Using biomedical data to identify genetic variants that drive drug responses in Acute Myeloid Leukemia
Kauer, Nicole Maryellen
MetadataShow full item record
Acute Myeloid Leukemia (AML) is a heterogeneous cancer of the blood that progresses quickly, with approximately 10,000 AML related deaths reported annually in the United States. Patients with AML tend to have genetic variations, which can significantly affect drug sensitivity and treatment outcomes. While massive amounts of big biomedical data have been generated to characterize AML, these genetic variations are not yet well-understood. Thus, the development of individualized approaches to AML therapy using these big data has great potential. The promise of precision medicine is that knowledge of the genetic characteristics present within a cancer will enable better choices for therapy. In this thesis, we applied data science techniques to analyze AML biomedical data in collaboration with Dr.
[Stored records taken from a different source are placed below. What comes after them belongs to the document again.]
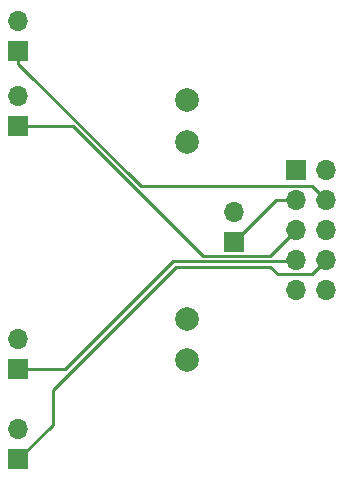
<source format=gbl>
G04 #@! TF.GenerationSoftware,KiCad,Pcbnew,(5.1.6-0-10_14)*
G04 #@! TF.CreationDate,2020-08-07T14:48:58+09:00*
G04 #@! TF.ProjectId,con_lid_1x8,636f6e5f-6c69-4645-9f31-78382e6b6963,rev?*
G04 #@! TF.SameCoordinates,Original*
G04 #@! TF.FileFunction,Copper,L2,Bot*
G04 #@! TF.FilePolarity,Positive*
%FSLAX46Y46*%
G04 Gerber Fmt 4.6, Leading zero omitted, Abs format (unit mm)*
G04 Created by KiCad (PCBNEW (5.1.6-0-10_14)) date 2020-08-07 14:48:58*
%MOMM*%
%LPD*%
G01*
G04 APERTURE LIST*
G04 #@! TA.AperFunction,ComponentPad*
%ADD10R,1.700000X1.700000*%
G04 #@! TD*
G04 #@! TA.AperFunction,ComponentPad*
%ADD11O,1.700000X1.700000*%
G04 #@! TD*
G04 #@! TA.AperFunction,ComponentPad*
%ADD12C,2.000000*%
G04 #@! TD*
G04 #@! TA.AperFunction,Conductor*
%ADD13C,0.250000*%
G04 #@! TD*
G04 APERTURE END LIST*
D10*
G04 #@! TO.P,T1,1*
G04 #@! TO.N,THERM1*
X113730000Y-77820000D03*
D11*
G04 #@! TO.P,T1,2*
G04 #@! TO.N,THERM_GND*
X113730000Y-75280000D03*
G04 #@! TD*
G04 #@! TO.P,T2,2*
G04 #@! TO.N,THERM_GND*
X113730000Y-81630000D03*
D10*
G04 #@! TO.P,T2,1*
G04 #@! TO.N,THERM2*
X113730000Y-84170000D03*
G04 #@! TD*
G04 #@! TO.P,T3,1*
G04 #@! TO.N,THERM3*
X113730000Y-104790000D03*
D11*
G04 #@! TO.P,T3,2*
G04 #@! TO.N,THERM_GND*
X113730000Y-102250000D03*
G04 #@! TD*
G04 #@! TO.P,T4,2*
G04 #@! TO.N,THERM_GND*
X113730000Y-109870000D03*
D10*
G04 #@! TO.P,T4,1*
G04 #@! TO.N,THERM4*
X113730000Y-112410000D03*
G04 #@! TD*
D11*
G04 #@! TO.P,U1,10*
G04 #@! TO.N,HEATER2B*
X139780000Y-98080000D03*
G04 #@! TO.P,U1,9*
G04 #@! TO.N,HEATER2A*
X137240000Y-98080000D03*
G04 #@! TO.P,U1,8*
G04 #@! TO.N,THERM4*
X139780000Y-95540000D03*
G04 #@! TO.P,U1,7*
G04 #@! TO.N,THERM3*
X137240000Y-95540000D03*
G04 #@! TO.P,U1,6*
G04 #@! TO.N,THERM_GND*
X139780000Y-93000000D03*
G04 #@! TO.P,U1,5*
G04 #@! TO.N,THERM2*
X137240000Y-93000000D03*
G04 #@! TO.P,U1,4*
G04 #@! TO.N,THERM1*
X139780000Y-90460000D03*
G04 #@! TO.P,U1,3*
G04 #@! TO.N,AIR*
X137240000Y-90460000D03*
G04 #@! TO.P,U1,2*
G04 #@! TO.N,HEATER1B*
X139780000Y-87920000D03*
D10*
G04 #@! TO.P,U1,1*
G04 #@! TO.N,HEATER1A*
X137240000Y-87920000D03*
G04 #@! TD*
D12*
G04 #@! TO.P,H1,1*
G04 #@! TO.N,HEATER1A*
X128000000Y-82000000D03*
G04 #@! TO.P,H1,2*
G04 #@! TO.N,HEATER1B*
X128000000Y-85500000D03*
G04 #@! TD*
G04 #@! TO.P,H2,2*
G04 #@! TO.N,HEATER2B*
X128000000Y-104000000D03*
G04 #@! TO.P,H2,1*
G04 #@! TO.N,HEATER2A*
X128000000Y-100500000D03*
G04 #@! TD*
D11*
G04 #@! TO.P,TAIR1,2*
G04 #@! TO.N,THERM_GND*
X132000000Y-91460000D03*
D10*
G04 #@! TO.P,TAIR1,1*
G04 #@! TO.N,AIR*
X132000000Y-94000000D03*
G04 #@! TD*
D13*
G04 #@! TO.N,THERM_GND*
X113730000Y-75534998D02*
X113730000Y-75280000D01*
G04 #@! TO.N,AIR*
X135540000Y-90460000D02*
X132000000Y-94000000D01*
X137240000Y-90460000D02*
X135540000Y-90460000D01*
G04 #@! TO.N,THERM1*
X124094999Y-89284999D02*
X138604999Y-89284999D01*
X138604999Y-89284999D02*
X139780000Y-90460000D01*
X113730000Y-78920000D02*
X124094999Y-89284999D01*
X113730000Y-77820000D02*
X113730000Y-78920000D01*
G04 #@! TO.N,THERM2*
X113730000Y-84170000D02*
X118343590Y-84170000D01*
X135064999Y-95175001D02*
X129348591Y-95175001D01*
X137240000Y-93000000D02*
X135064999Y-95175001D01*
X129348591Y-95175001D02*
X118343590Y-84170000D01*
G04 #@! TO.N,THERM3*
X137240000Y-95540000D02*
X137154989Y-95625011D01*
X137154989Y-95625011D02*
X126874989Y-95625011D01*
X117710000Y-104790000D02*
X113730000Y-104790000D01*
X126874989Y-95625011D02*
X117710000Y-104790000D01*
G04 #@! TO.N,THERM4*
X116636410Y-106500000D02*
X116636410Y-109503590D01*
X127061389Y-96075021D02*
X116636410Y-106500000D01*
X116636410Y-109503590D02*
X113730000Y-112410000D01*
X135075021Y-96075021D02*
X127061389Y-96075021D01*
X138604999Y-96715001D02*
X135715001Y-96715001D01*
X135715001Y-96715001D02*
X135075021Y-96075021D01*
X139780000Y-95540000D02*
X138604999Y-96715001D01*
G04 #@! TD*
M02*

</source>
Pamela Becker, Hematology, UW-Seattle, with the goal of identifying genetic variants that drive drug responses in AML. We identified 30 novel gene-drug pairs with statistical significant responses. Additionally, both univariate and multivariate machine learning models were created, with multivariate feature selection via Bayesian Model Averaging. We found multivariate models to outperform univariate models in most cases. Additionally, an automated workflow for the analysis was created to allow for incremental additions of patient data over the course of Dr. Becker's study.